By Larry Neumeister
Associated Press
NEW YORK (AP) — New York City asked a federal appeals court Wednesday to drop the city’s appeals and lift the stay of a judge’s ruling that its police stop-and-frisk tactic sometimes discriminates against minorities.
The city’s request was aimed at speeding the implementation of reforms it has already agreed to in a settlement.
The law department said in papers filed with the 2nd U.S. Circuit Court of Appeals in Manhattan that it was appropriate to drop the cases after a lower-court judge last week concluded that police unions lacked standing to carry on the cases in the city’s absence.
The city said those who filed lawsuits and the city “were unified in the belief that the city is entitled to withdraw its appeal as a matter of course,” lawyers said in papers submitted to the court.
The unions sought to intervene after a judge last year concluded that the city sometimes discriminates against minorities with its stop-and-frisk program.
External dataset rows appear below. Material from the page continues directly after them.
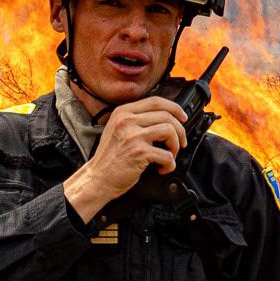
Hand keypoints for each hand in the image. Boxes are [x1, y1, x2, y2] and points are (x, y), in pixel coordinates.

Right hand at [62, 96, 186, 222]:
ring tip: (169, 156)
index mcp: (123, 112)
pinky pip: (167, 155)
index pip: (156, 101)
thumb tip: (166, 119)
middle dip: (179, 131)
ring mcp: (133, 136)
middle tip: (180, 143)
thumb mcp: (118, 130)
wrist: (97, 179)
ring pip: (169, 131)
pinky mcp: (139, 152)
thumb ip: (136, 121)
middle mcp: (127, 121)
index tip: (182, 118)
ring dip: (175, 146)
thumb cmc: (110, 159)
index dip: (174, 108)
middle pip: (167, 115)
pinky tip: (162, 168)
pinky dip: (169, 164)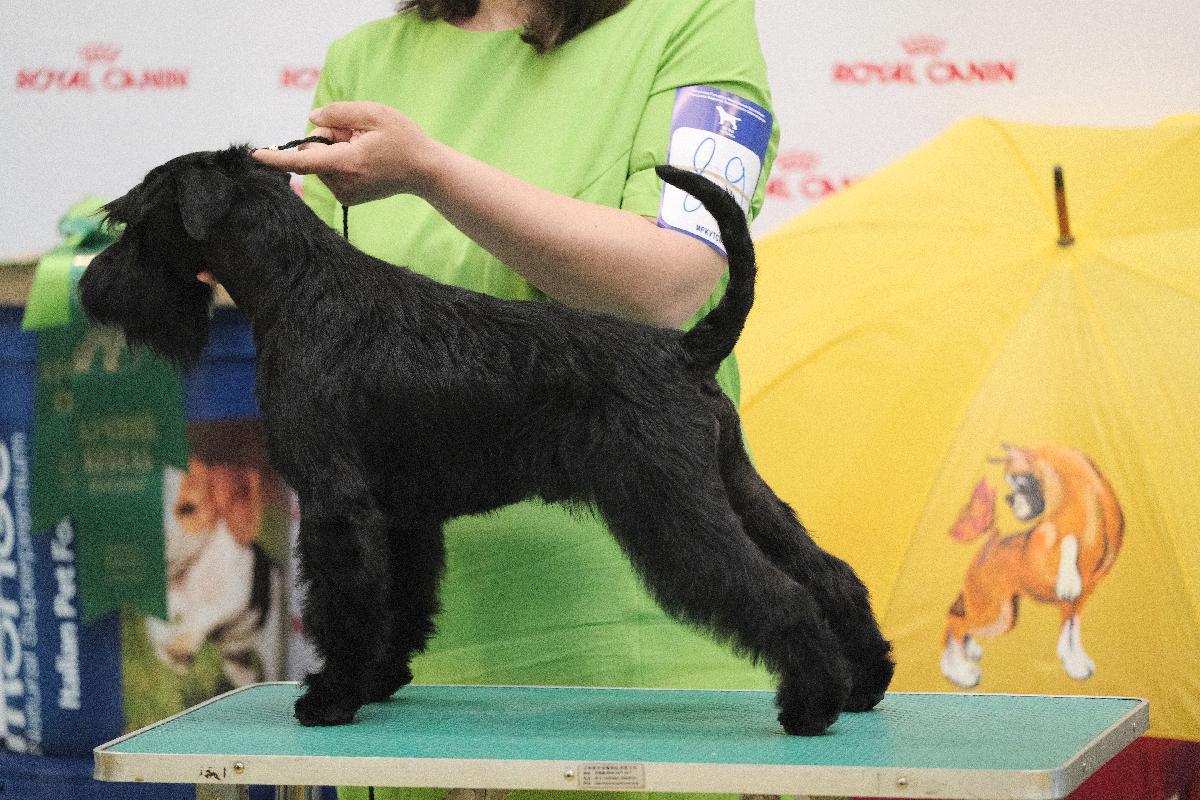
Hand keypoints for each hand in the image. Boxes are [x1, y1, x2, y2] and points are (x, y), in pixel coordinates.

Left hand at [252, 102, 438, 204]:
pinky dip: (340, 161)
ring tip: (364, 147)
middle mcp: (343, 183)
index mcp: (348, 163)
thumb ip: (338, 113)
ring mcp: (345, 194)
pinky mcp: (348, 198)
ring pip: (321, 163)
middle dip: (325, 138)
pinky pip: (330, 173)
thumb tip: (311, 119)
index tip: (255, 155)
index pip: (303, 160)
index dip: (277, 157)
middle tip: (355, 132)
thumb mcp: (374, 113)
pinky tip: (364, 159)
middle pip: (313, 154)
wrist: (425, 171)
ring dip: (334, 150)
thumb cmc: (404, 139)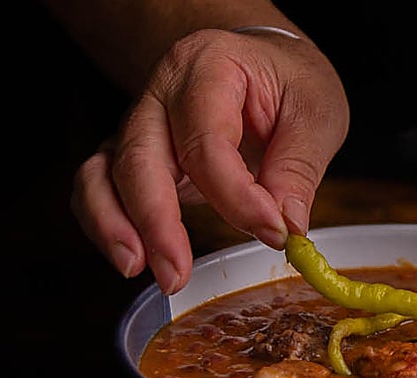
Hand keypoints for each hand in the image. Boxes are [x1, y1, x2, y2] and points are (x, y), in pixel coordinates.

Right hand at [70, 28, 348, 293]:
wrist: (262, 63)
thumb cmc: (288, 82)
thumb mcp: (317, 111)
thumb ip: (300, 167)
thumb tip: (288, 224)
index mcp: (209, 67)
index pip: (207, 141)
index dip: (237, 195)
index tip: (273, 232)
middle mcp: (161, 92)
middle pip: (140, 157)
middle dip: (156, 222)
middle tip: (177, 274)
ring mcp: (140, 123)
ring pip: (104, 172)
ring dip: (115, 226)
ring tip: (140, 270)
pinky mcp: (134, 154)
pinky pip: (99, 187)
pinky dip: (106, 223)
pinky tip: (132, 258)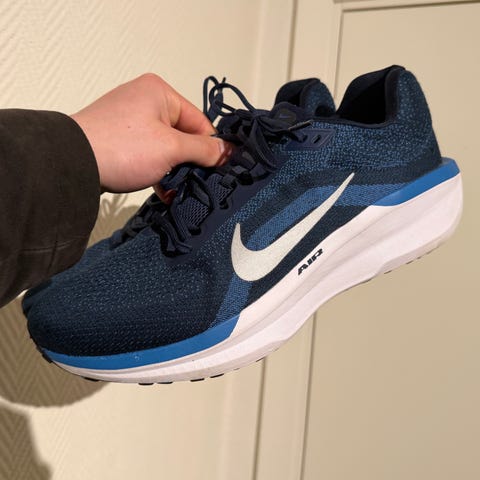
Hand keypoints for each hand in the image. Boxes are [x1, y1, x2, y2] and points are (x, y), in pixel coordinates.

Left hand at [71, 73, 230, 192]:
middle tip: (200, 184)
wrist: (72, 165)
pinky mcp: (119, 140)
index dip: (211, 148)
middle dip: (191, 162)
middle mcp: (145, 101)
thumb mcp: (172, 148)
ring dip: (174, 171)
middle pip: (183, 135)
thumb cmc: (124, 148)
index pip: (199, 121)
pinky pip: (148, 155)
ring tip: (180, 192)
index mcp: (160, 92)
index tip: (220, 171)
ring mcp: (130, 121)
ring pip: (165, 148)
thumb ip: (204, 150)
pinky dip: (157, 173)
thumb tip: (230, 151)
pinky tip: (164, 194)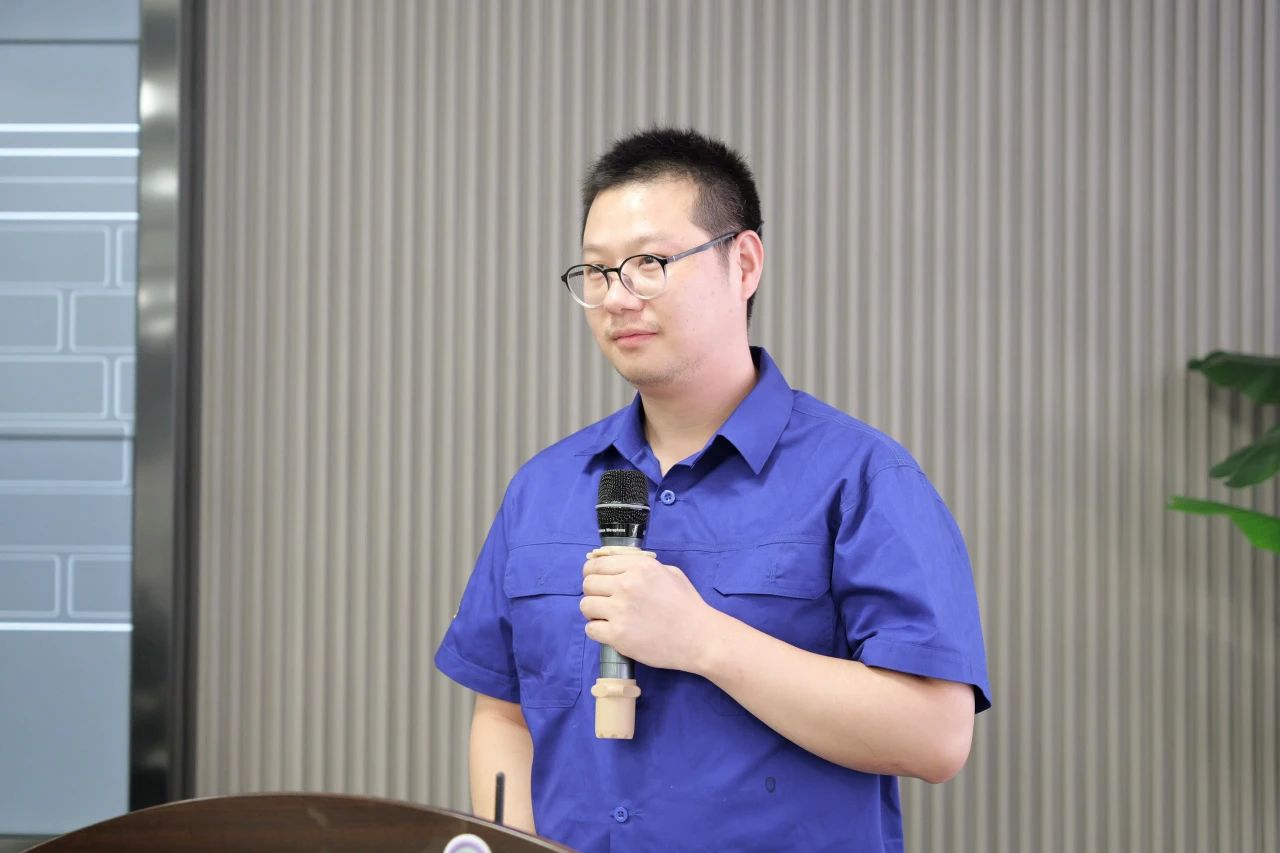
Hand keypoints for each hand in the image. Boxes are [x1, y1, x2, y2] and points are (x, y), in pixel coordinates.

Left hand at [580, 552, 715, 671]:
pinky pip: (591, 629)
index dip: (593, 572)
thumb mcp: (669, 573)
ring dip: (593, 611)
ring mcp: (621, 610)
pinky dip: (598, 630)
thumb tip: (617, 567)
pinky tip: (610, 631)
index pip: (597, 563)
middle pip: (588, 584)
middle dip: (593, 592)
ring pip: (585, 605)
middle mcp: (627, 584)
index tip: (596, 579)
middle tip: (604, 600)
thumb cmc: (687, 605)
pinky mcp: (618, 635)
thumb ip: (642, 567)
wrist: (699, 638)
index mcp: (639, 566)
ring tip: (607, 616)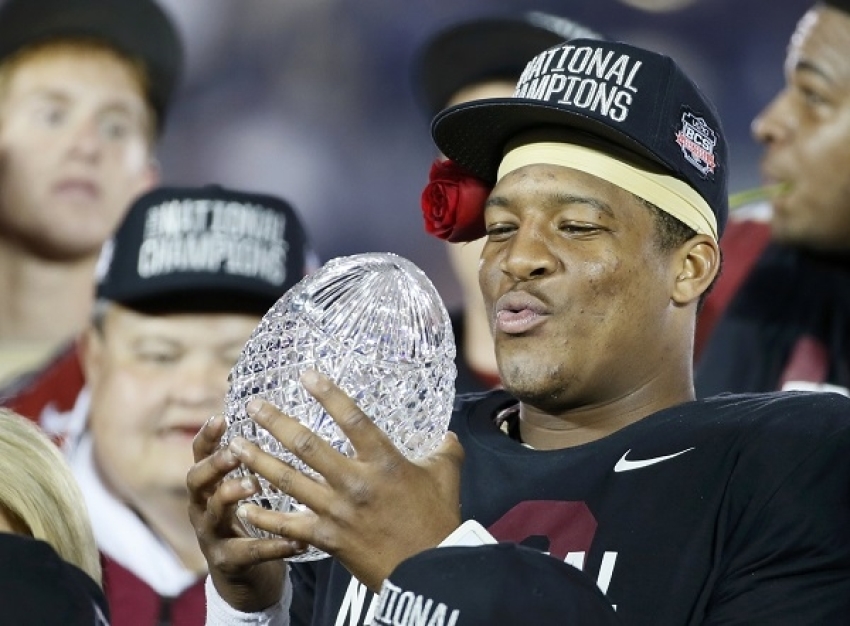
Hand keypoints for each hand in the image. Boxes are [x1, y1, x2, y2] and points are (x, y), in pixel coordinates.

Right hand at [186, 414, 304, 611]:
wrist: (246, 583)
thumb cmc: (251, 524)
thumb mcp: (245, 493)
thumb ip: (254, 464)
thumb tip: (282, 421)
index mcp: (208, 489)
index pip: (199, 457)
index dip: (206, 438)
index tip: (221, 417)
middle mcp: (203, 510)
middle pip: (196, 482)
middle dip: (214, 465)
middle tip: (235, 452)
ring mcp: (212, 538)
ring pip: (212, 513)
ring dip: (231, 495)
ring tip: (255, 484)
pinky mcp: (228, 564)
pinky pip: (249, 552)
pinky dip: (275, 545)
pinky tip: (298, 540)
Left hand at [229, 369, 464, 591]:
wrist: (430, 571)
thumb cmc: (439, 520)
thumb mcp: (446, 476)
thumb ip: (445, 450)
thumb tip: (447, 433)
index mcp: (384, 461)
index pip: (351, 418)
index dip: (328, 394)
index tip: (306, 374)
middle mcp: (355, 481)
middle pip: (307, 445)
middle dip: (276, 422)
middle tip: (253, 405)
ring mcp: (337, 510)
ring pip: (289, 480)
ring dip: (259, 461)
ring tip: (236, 445)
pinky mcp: (327, 538)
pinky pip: (288, 526)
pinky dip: (264, 516)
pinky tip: (243, 504)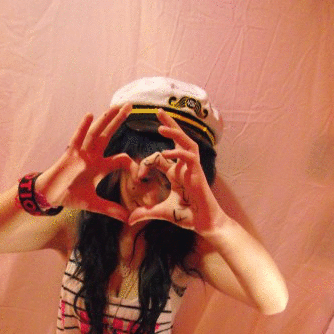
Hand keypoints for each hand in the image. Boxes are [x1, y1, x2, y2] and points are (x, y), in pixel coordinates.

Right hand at [36, 105, 132, 221]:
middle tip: (130, 106)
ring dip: (106, 120)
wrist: (50, 195)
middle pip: (108, 135)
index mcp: (100, 166)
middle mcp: (92, 156)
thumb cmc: (70, 195)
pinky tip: (90, 115)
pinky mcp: (69, 155)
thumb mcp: (94, 204)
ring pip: (96, 133)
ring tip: (116, 107)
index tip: (142, 167)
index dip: (131, 162)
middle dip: (118, 121)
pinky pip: (77, 139)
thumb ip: (111, 209)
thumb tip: (127, 218)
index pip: (120, 159)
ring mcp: (81, 153)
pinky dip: (83, 128)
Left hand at [128, 109, 226, 234]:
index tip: (139, 177)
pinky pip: (189, 156)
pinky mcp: (198, 173)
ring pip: (185, 142)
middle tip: (158, 110)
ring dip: (174, 132)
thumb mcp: (162, 212)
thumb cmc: (188, 216)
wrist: (205, 223)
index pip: (159, 157)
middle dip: (169, 124)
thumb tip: (129, 219)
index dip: (146, 164)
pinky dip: (178, 153)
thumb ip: (146, 213)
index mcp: (176, 172)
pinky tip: (166, 152)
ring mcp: (192, 168)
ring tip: (161, 126)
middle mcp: (184, 166)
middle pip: (178, 138)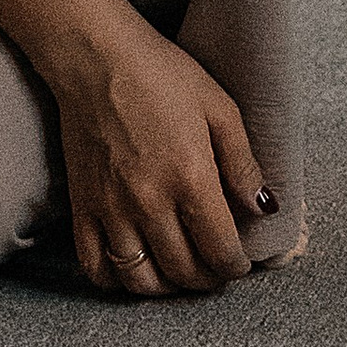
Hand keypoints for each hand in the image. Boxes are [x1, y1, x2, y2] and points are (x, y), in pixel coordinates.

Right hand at [47, 10, 275, 296]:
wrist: (96, 58)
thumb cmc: (162, 74)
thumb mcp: (220, 108)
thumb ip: (244, 164)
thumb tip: (264, 208)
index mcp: (190, 177)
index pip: (220, 249)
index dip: (235, 265)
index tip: (240, 262)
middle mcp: (150, 202)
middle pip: (184, 271)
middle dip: (207, 280)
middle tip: (215, 269)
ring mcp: (111, 209)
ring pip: (141, 282)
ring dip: (167, 288)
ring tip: (180, 273)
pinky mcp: (81, 208)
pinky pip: (96, 267)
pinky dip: (116, 282)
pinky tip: (135, 269)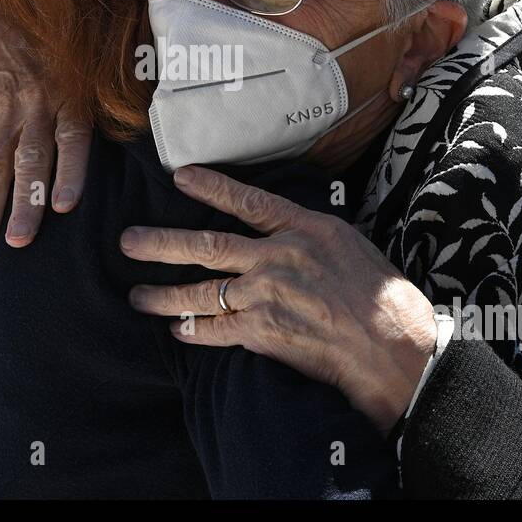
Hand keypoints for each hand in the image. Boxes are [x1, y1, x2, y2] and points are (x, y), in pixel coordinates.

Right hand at [0, 0, 92, 258]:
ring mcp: (1, 126)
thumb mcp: (81, 65)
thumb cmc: (51, 56)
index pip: (68, 140)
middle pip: (27, 162)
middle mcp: (31, 114)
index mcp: (65, 100)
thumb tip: (145, 120)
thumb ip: (107, 98)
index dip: (67, 172)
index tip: (65, 206)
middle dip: (23, 203)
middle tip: (20, 240)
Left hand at [122, 166, 437, 435]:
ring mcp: (266, 295)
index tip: (181, 176)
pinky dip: (192, 331)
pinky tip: (177, 330)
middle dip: (161, 243)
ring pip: (201, 291)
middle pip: (207, 245)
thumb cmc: (382, 298)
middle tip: (127, 241)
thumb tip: (282, 230)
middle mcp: (279, 257)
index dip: (211, 187)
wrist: (393, 345)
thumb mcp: (351, 245)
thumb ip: (310, 235)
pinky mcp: (262, 332)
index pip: (248, 201)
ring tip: (137, 296)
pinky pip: (215, 329)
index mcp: (304, 229)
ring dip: (163, 295)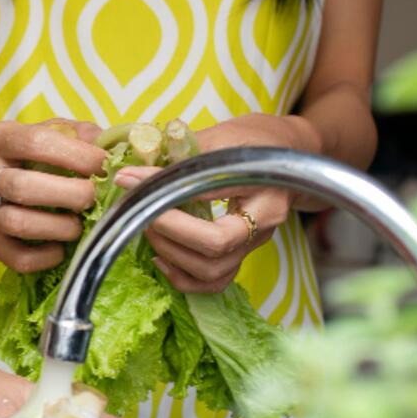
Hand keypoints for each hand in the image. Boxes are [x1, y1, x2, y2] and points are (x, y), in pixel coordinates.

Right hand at [0, 120, 106, 273]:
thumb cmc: (33, 154)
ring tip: (79, 224)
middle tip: (95, 197)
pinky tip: (61, 248)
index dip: (76, 155)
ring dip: (59, 227)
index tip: (105, 165)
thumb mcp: (54, 132)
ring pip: (17, 223)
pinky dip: (45, 258)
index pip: (36, 142)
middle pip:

The 2nd Circuit had directed the unions to let a lower-court judge consider whether they could do so and the lower court ruled against them.
A lawyer for the Sergeants Benevolent Association did not immediately respond to a request for comment Wednesday.
Center for Constitutional Rights senior staff attorney Darius Charney said action by the 2nd Circuit will permit community groups, faith leaders, unions and other stakeholders to work together to improve the stop-and-frisk program.
“For too long, communities of color have felt under siege by the police, and young black and Latino men have disproportionately been the target,” he said in a statement. “Recent events are a painful reminder of just how urgent these reforms are.”
Last week, the city medical examiner’s office ruled that a man’s July 17 death on Staten Island was a homicide caused by neck compressions from a chokehold that is banned under police policy.